WHAT IS NEEDED: Gather each line of the entries below that includes "Left".

INPUT DATA:

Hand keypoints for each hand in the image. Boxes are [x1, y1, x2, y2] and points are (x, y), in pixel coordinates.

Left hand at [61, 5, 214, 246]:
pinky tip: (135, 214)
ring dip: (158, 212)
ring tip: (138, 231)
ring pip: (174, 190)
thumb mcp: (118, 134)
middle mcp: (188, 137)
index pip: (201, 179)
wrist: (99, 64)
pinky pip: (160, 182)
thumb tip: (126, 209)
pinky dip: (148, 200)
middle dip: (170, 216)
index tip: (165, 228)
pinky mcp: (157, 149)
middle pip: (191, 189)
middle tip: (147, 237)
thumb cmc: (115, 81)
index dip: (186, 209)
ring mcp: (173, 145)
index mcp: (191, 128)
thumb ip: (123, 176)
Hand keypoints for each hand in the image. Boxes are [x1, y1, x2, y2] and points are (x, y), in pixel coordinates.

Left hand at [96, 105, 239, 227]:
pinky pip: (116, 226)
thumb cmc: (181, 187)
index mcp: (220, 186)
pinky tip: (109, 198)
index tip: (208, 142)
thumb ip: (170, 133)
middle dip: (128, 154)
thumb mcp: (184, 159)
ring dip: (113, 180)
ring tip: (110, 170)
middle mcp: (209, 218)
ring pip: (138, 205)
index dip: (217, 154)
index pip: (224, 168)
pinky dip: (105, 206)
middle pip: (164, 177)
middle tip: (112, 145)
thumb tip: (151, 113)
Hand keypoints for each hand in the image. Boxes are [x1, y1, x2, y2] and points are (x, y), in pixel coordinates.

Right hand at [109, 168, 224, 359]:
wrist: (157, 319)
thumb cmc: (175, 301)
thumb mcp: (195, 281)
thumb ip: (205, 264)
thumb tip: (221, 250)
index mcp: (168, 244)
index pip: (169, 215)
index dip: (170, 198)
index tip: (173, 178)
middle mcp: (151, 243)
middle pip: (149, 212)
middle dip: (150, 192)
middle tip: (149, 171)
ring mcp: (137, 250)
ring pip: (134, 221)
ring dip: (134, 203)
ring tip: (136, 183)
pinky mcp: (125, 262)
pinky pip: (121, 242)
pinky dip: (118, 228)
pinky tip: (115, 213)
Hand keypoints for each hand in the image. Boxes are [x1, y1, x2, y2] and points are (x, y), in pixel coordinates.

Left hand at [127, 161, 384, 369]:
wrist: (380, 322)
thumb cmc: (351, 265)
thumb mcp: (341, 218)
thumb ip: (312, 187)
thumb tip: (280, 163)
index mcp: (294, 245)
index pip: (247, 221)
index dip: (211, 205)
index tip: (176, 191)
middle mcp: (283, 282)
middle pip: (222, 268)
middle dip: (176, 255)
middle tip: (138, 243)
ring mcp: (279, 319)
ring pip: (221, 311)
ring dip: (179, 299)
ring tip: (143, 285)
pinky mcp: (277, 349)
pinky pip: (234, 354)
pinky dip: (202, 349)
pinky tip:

OUTPUT OF THE TASK:
Left hand at [61, 5, 214, 246]:
Left hand at [96, 105, 239, 227]:
Left hand at [127, 161, 384, 369]:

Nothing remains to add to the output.